When someone close to you develops a gambling problem, powerlessness is often the hardest part — you see the money vanish, hear excuses and know that self-insight usually comes only after heavy losses. Germany has a nationwide tool for these cases: the so-called third-party OASIS exclusion, which relatives (but also operators) can request.

**Legal basis.** § 8(2) GlüStV allows an exclusion without the affected person's consent if 'concrete evidence of gambling addiction or overindebtedness-risking play' exists. The competent authority is the Regierungspräsidium Darmstadt (exclusion register). The block is nationwide, covering all GGL-licensed operators (casinos, arcades, sports betting, lotteries).

**Who is eligible to apply.** Spouses, registered civil partners, direct-line relatives (parents, children), siblings, and people in the same household. Also employers (where the workplace is affected) and legal representatives (guardians, custodians).

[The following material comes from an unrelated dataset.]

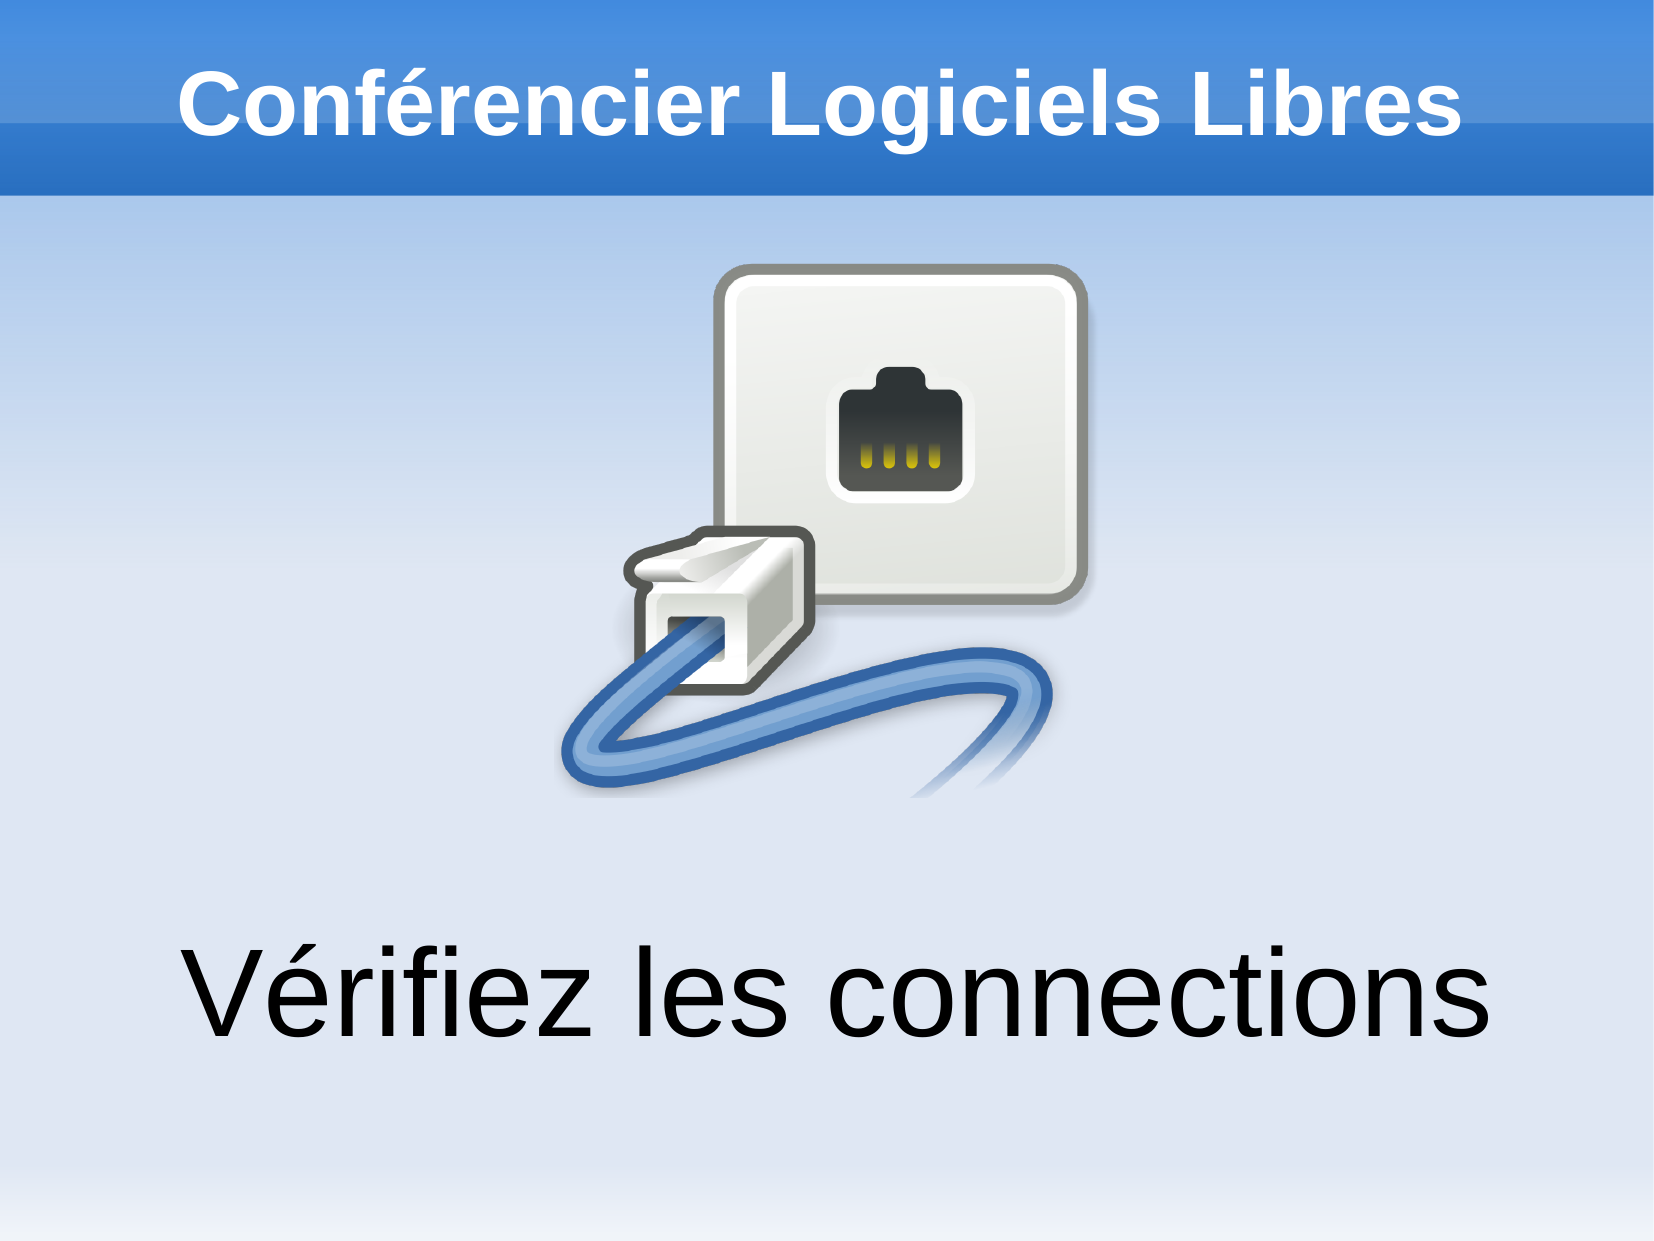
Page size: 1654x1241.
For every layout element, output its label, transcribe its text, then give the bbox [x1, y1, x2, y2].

text_box Vérifiez les connections [165, 915, 1509, 1086]
picture [0, 0, 1654, 1241]
title Conférencier Logiciels Libres [76, 0, 1565, 208]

Friends or distant relatives cannot apply directly, but can tip off the Regierungspräsidium with a review request.

**Which evidence is asked.** Informal letter with a substantiated suspicion, copy of your own ID, proof of the relationship (birth certificate, family book, registration certificate). Valid suspicion indicators: documented heavy losses, gambling-related debts, bank statements with conspicuous deposits at casinos/bookmakers, sale of valuables, failed abstinence agreements, medical/therapeutic assessments. The more concrete, the clearer the decision.

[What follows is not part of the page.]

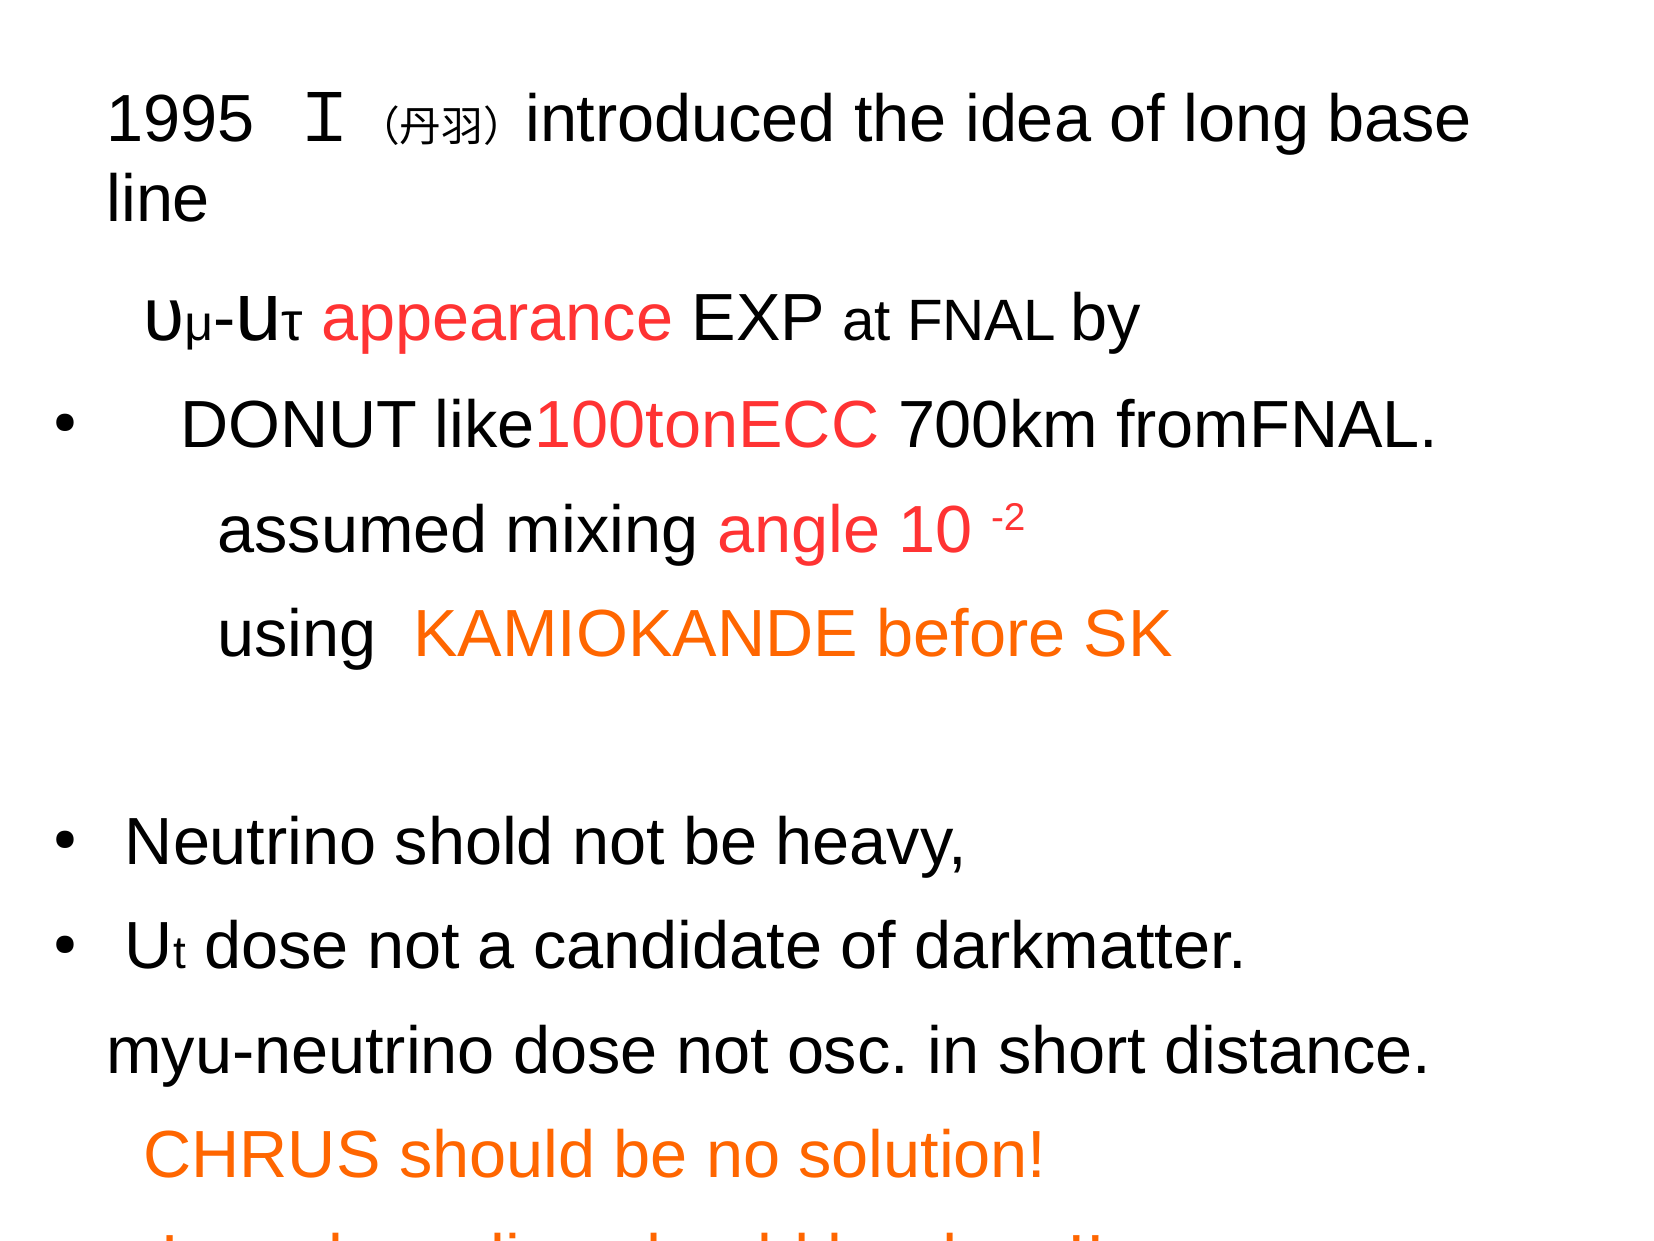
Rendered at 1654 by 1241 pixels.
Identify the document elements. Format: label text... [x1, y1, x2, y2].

list 1995 Ｉ（丹羽）introduced the idea of long base line υμ-uτ appearance EXP at FNAL by DONUT like100tonECC 700km fromFNAL. assumed mixing angle 10 -2 using KAMIOKANDE before SK Neutrino shold not be heavy, Ut dose not a candidate of darkmatter. myu-neutrino dose not osc. in short distance. CHRUS should be no solution! Long base line should be done!! [35, 63, 1524, 1192]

**How the review runs.** After receipt the Regierungspräsidium reviews formally (eligibility, completeness) and materially (plausibility of the evidence). The affected person is heard — in writing, typically with 14 days to respond. In acute risk an emergency decision without prior hearing is possible (§ 28 VwVfG). Processing typically 4–8 weeks; emergency applications 1–2 weeks.

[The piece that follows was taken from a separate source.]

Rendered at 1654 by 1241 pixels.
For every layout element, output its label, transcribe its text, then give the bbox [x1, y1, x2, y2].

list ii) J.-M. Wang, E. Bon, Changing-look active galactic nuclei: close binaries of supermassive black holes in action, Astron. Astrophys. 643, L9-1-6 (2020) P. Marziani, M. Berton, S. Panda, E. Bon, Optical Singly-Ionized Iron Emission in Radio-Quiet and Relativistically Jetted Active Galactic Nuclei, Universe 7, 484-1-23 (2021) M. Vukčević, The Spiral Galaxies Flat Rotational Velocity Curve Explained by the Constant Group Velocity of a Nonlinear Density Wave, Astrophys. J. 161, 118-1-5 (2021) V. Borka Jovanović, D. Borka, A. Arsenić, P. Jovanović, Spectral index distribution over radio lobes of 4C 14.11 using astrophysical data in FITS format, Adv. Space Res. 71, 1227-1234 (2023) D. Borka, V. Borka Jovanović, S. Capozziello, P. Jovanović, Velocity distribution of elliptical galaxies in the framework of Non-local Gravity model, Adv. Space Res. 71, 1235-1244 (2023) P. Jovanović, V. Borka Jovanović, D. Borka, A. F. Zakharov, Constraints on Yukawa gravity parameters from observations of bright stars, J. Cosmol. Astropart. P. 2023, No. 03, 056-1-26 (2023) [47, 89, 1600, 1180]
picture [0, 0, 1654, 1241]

**Rights of the affected person.** After registration the excluded person receives a decision with a 1-month right of objection and the option to sue at the administrative court. In practice around 90% of well-founded third-party exclusions are upheld — objections have a chance where the evidence was weak or wrong, not where the affected person merely finds the block inconvenient.

**What the affected person learns.** The applicant's name is disclosed — anonymity at the Regierungspräsidium is legally impossible because an administrative act against a person must be substantiated. This is the biggest psychological hurdle for many applicants: the exclusion is often followed by a family conflict. Addiction counselling services (free at Caritas, Diakonie, [gluecksspielsucht.de](https://www.gluecksspielsucht.de)) help prepare that conversation.

**Alternative: motivate self-exclusion.** Before you file a third-party exclusion, try the conversation: many affected people will self-exclude once they realise relatives are seriously worried. Self-exclusion takes under 15 minutes — guide: [Apply for OASIS block](/en/blog/how-to-apply-for-oasis-self-exclusion-step-by-step). This preserves trust and avoids litigation.

**Duration of the third-party exclusion.** Identical to the self-exclusion: 1-year minimum, then 1-month cooling-off on lifting. Details: [OASIS block duration](/en/blog/oasis-self-exclusion-duration-minimum-cooling-off). Important: the excluded person themselves must apply to lift — not the original applicant.

**What you can do in parallel.** (1) Don't lend more money, don't take on debt — relatives who cover losses prolong the problem. (2) Involve addiction counselling (possible even without the affected person; counselling for relatives is a recognised service). (3) Check access to joint accounts. (4) If minor children are in the household: inform the youth welfare office early.

**Bottom line.** The OASIS third-party exclusion is an effective but emotionally hard tool. If self-exclusion doesn't work and the financial situation is deteriorating, it's often the only realistic protection. Legally clear, free, nationwide. Preparation with counselling substantially eases the process — the official route is paperwork, family life afterwards is the actual work.